[Prompt] Show all the lines in the data below that include the word "SCANN".

[Recorded data]
/---

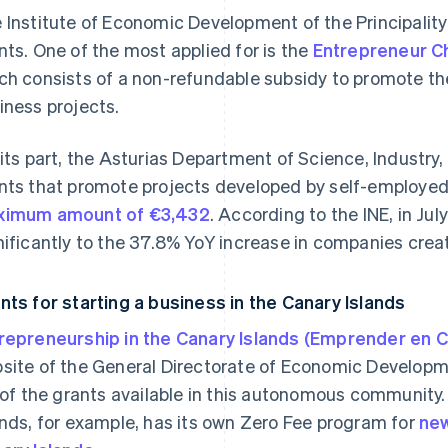
 Institute of Economic Development of the Principality 
nts. One of the most applied for is the
Entrepreneur 
ch consists of a non-refundable subsidy to promote t
iness projects.
 its part, the Asturias Department of Science, Industr
nts that promote projects developed by self-employed 
imum amount of €3,432
. According to the INE, in Ju
nificantly to the 37.8% YoY increase in companies create
nts for starting a business in the Canary Islands
repreneurship in the Canary Islands (Emprender en C
site of the General Directorate of Economic Developme
t of the grants available in this autonomous communit
ands, for example, has its own Zero Fee program for
new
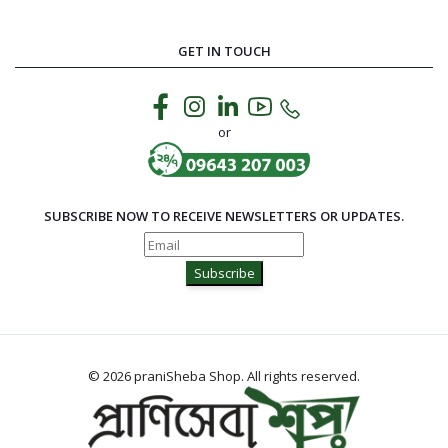
GET IN TOUCH
or
SUBSCRIBE NOW TO RECEIVE NEWSLETTERS OR UPDATES.
Subscribe
© 2026 praniSheba Shop. All rights reserved.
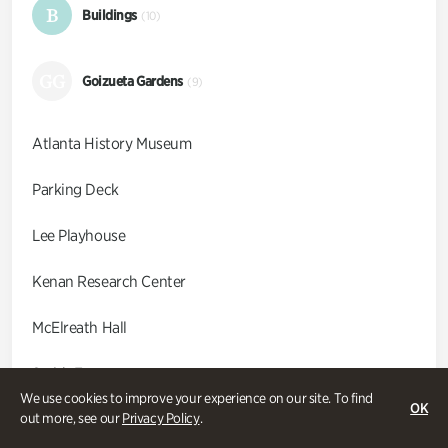
B
Buildings
(10)
GG
Goizueta Gardens
(9)
Atlanta History Museum
Parking Deck
Lee Playhouse
Kenan Research Center
McElreath Hall
Smith Farm
We use cookies to improve your experience on our site. To find
OK
Swan Coach House
out more, see our
Privacy Policy
.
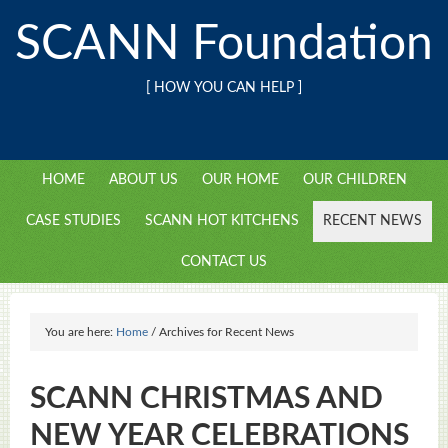
SCANN Foundation
[ HOW YOU CAN HELP ]
HOME
ABOUT US
OUR HOME
OUR CHILDREN
CASE STUDIES
SCANN HOT KITCHENS
RECENT NEWS
CONTACT US
You are here:
Home
/
Archives for Recent News
SCANN CHRISTMAS AND
NEW YEAR CELEBRATIONS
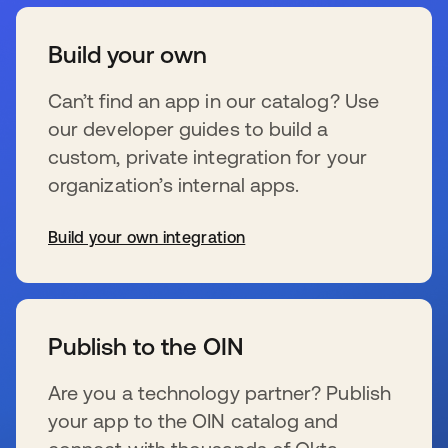
Build your own
Can’t find an app in our catalog? Use
our developer guides to build a
custom, private integration for your
organization’s internal apps.
Build your own integration
新しいタブで開く
Publish to the OIN
Are you a technology partner? Publish
your app to the OIN catalog and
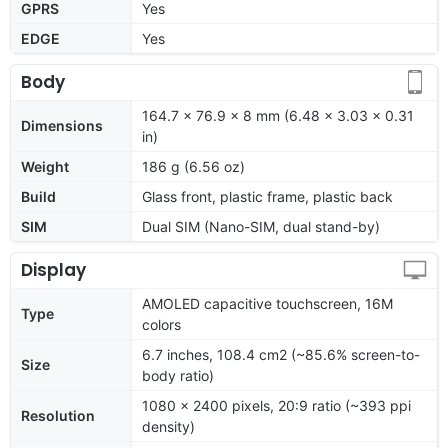
GPRS
Yes
EDGE
Yes
Body
164.7 x 76.9 x 8 mm (6.48 x 3.03 x 0.31
Dimensions
in)
Weight
186 g (6.56 oz)
Build
Glass front, plastic frame, plastic back
SIM
Dual SIM (Nano-SIM, dual stand-by)
Display
AMOLED capacitive touchscreen, 16M
Type
colors
6.7 inches, 108.4 cm2 (~85.6% screen-to-
Size
body ratio)
1080 x 2400 pixels, 20:9 ratio (~393 ppi
Resolution
density)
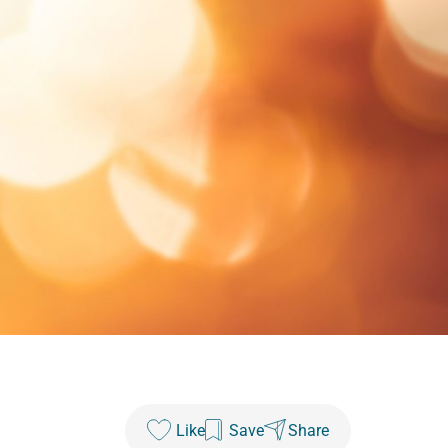
Like
Save
Share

\---

[Written answer]
SCANN Foundation
SCANN HOT KITCHENS
SCANN CHRISTMAS AND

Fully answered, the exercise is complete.